Gunnar e Signe entreolharam-se e Patrik percebeu que os pais de Mats Sverin também já se tinham interrogado acerca disso.
— Bem, acho que teve alguma coisa que ver com a agressão. Deixou de sentir-se seguro em Gotemburgo – disse Gunnar.
— Mas afinal também não estava seguro aqui – afirmou, por seu turno, Signe.
Pois não, pensou Patrik, não estava mesmo nada seguro. Independentemente do que tivesse motivado Mats Sverin a deixar Gotemburgo, a violência tinha acabado por encontrá-lo.
— Quanto tempo esteve no hospital depois da agressão?
— Três semanas, creio – respondeu Gunnar. – Foi um choque quando o fomos lá visitar.
— Mostra-lhe as fotos – disse Signe baixinho.
Gunnar levantou-se e foi à sala de estar. Regressou com uma pequena caixa nas mãos.
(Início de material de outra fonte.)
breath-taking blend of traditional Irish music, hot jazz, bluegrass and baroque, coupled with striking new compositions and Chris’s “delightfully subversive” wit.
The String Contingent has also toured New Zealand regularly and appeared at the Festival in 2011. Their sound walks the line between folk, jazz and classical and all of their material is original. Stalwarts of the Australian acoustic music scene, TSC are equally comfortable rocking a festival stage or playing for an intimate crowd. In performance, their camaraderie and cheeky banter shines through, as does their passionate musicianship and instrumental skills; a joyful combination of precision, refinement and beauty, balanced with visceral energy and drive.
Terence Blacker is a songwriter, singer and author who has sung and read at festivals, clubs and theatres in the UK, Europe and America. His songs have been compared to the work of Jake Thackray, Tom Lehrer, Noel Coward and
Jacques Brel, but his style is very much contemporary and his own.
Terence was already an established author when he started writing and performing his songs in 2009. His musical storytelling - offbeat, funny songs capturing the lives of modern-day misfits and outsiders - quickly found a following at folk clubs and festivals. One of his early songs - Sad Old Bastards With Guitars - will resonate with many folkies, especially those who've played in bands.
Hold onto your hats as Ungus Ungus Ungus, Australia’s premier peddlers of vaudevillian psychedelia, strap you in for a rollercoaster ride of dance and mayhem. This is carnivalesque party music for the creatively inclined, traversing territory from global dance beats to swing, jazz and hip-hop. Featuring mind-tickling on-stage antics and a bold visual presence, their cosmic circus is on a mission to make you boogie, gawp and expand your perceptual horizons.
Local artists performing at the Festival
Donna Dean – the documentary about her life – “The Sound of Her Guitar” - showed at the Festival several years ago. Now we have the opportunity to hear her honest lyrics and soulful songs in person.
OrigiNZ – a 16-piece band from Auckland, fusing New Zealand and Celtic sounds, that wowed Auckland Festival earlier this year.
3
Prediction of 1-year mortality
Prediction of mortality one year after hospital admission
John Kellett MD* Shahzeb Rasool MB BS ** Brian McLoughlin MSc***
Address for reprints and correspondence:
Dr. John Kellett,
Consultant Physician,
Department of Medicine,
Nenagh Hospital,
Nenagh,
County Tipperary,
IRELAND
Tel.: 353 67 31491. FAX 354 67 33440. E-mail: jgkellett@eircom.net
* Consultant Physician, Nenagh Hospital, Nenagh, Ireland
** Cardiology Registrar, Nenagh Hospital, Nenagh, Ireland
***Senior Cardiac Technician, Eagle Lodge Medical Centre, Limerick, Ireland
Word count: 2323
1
— Na verdade não sei porque as guardamos. Não são propriamente o tipo de fotos que gostemos de mostrar a alguém. – Os dedos calejados de Gunnar desapareceram na caixa e retiraram cuidadosamente as fotografias.
— Posso ver? – Patrik estendeu a mão e Gunnar entregou-lhe o pequeno maço. – Meu Deus! – exclamou, não conseguindo conter-se ao ver as fotografias de Mats Sverin deitado na cama do hospital. O que viu não tinha qualquer semelhança com o jovem que aparecia em todas as fotografias da sala de estar. Tinha o rosto e a cabeça completamente inchados. E a pele tinha adquirido vários tons de vermelho com reflexos azulados.
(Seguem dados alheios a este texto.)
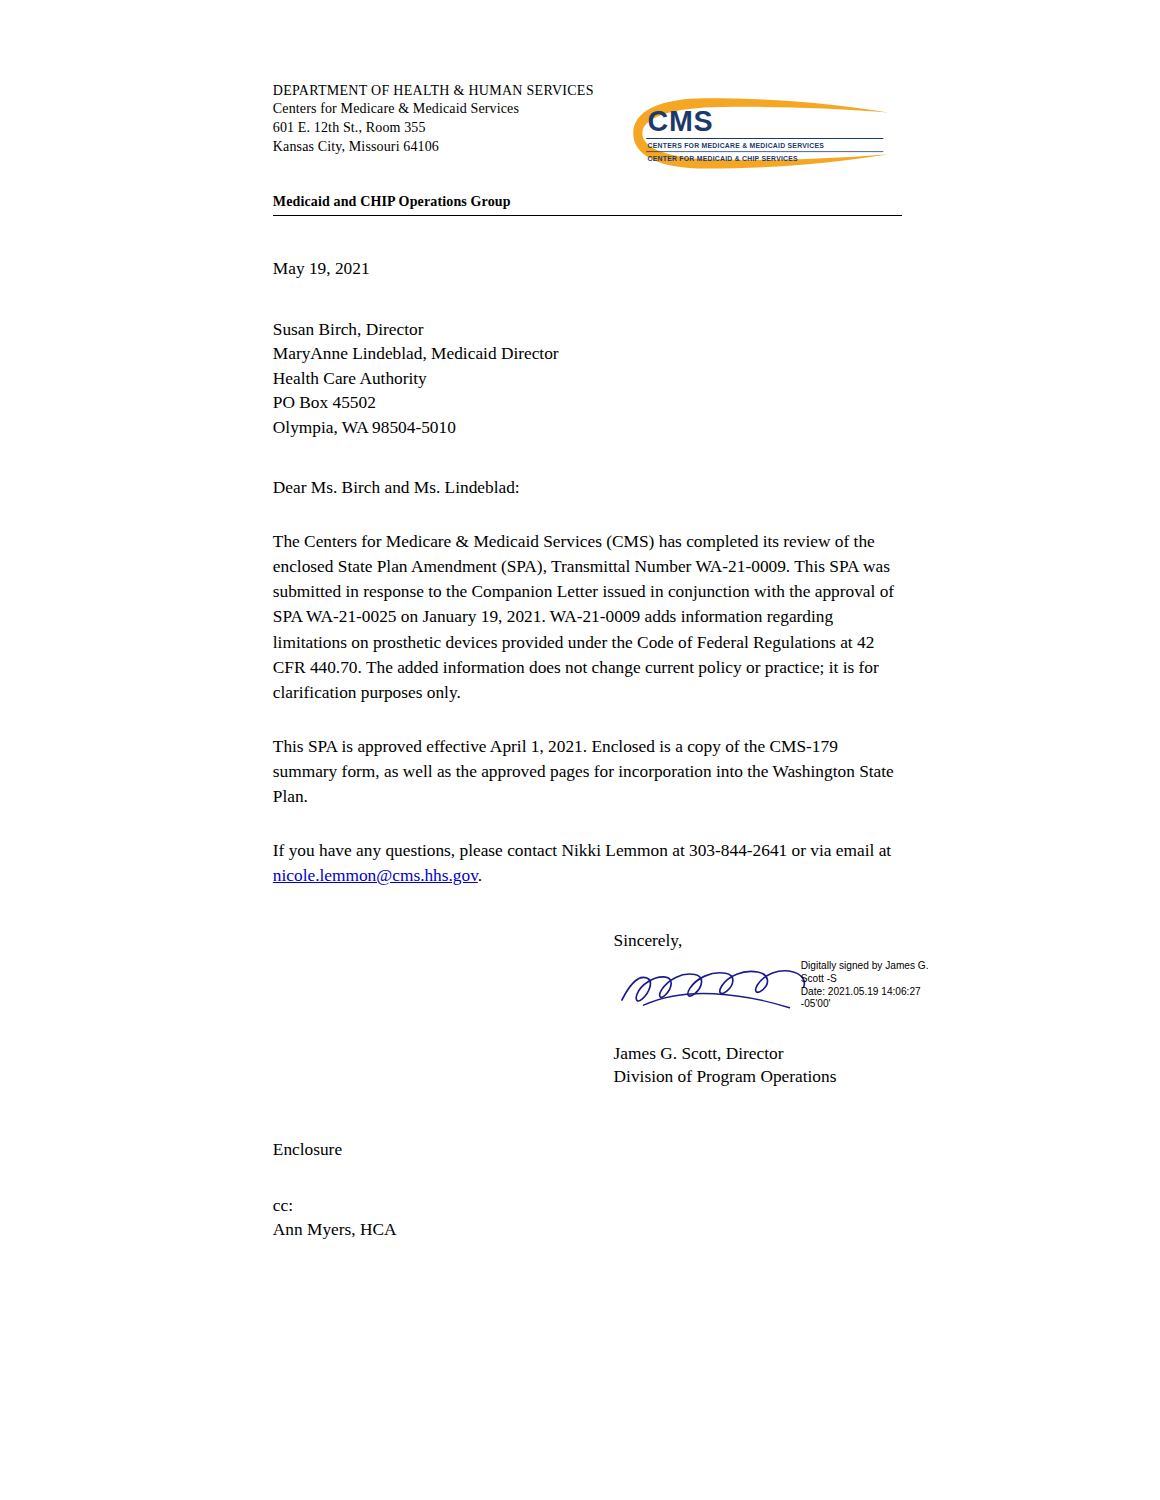DEPARTMENT OF HEALTH & HUMAN SERVICES
Centers for Medicare & Medicaid Services
601 E. 12th St., Room 355
Kansas City, Missouri 64106
CMS logo CMS CENTERS FOR MEDICARE & MEDICAID SERVICES CENTER FOR MEDICAID & CHIP SERVICES
Medicaid and CHIP Operations Group
May 19, 2021
Susan Birch, Director
MaryAnne Lindeblad, Medicaid Director
Health Care Authority
PO Box 45502
Olympia, WA 98504-5010
Dear Ms. Birch and Ms. Lindeblad:
The Centers for Medicare & Medicaid Services (CMS) has completed its review of the enclosed State Plan Amendment (SPA), Transmittal Number WA-21-0009. This SPA was submitted in response to the Companion Letter issued in conjunction with the approval of SPA WA-21-0025 on January 19, 2021. WA-21-0009 adds information regarding limitations on prosthetic devices provided under the Code of Federal Regulations at 42 CFR 440.70. The added information does not change current policy or practice; it is for clarification purposes only.
This SPA is approved effective April 1, 2021. Enclosed is a copy of the CMS-179 summary form, as well as the approved pages for incorporation into the Washington State Plan.
If you have any questions, please contact Nikki Lemmon at 303-844-2641 or via email at nicole.lemmon@cms.hhs.gov.
Sincerely,
Signature
Digitally signed by James G.
Scott -S
Date: 2021.05.19 14:06:27
-05'00'
James G. Scott, Director
Division of Program Operations
Enclosure
cc:
Ann Myers, HCA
— É verdade – disse Gunnar, desviando o olhar.
— Disseram que Matte podia ter morrido. Mas teve sorte, apesar de tudo. – Signe pestanejou para afastar as lágrimas.
— Pelo que sei, nunca apanharam os agressores, pois não?
— Nunca – disse Signe. – Acha que isto pode estar relacionado com o que aconteceu a Matte? O meu filho não conhecia de nenhum lado aqueles malvados que o agrediram. Fizeram-lhe aquilo porque Matte disse a um deles para não urinar à porta do prédio dele. Nunca os tinha visto. Porque haveriam de... – disse com voz estridente.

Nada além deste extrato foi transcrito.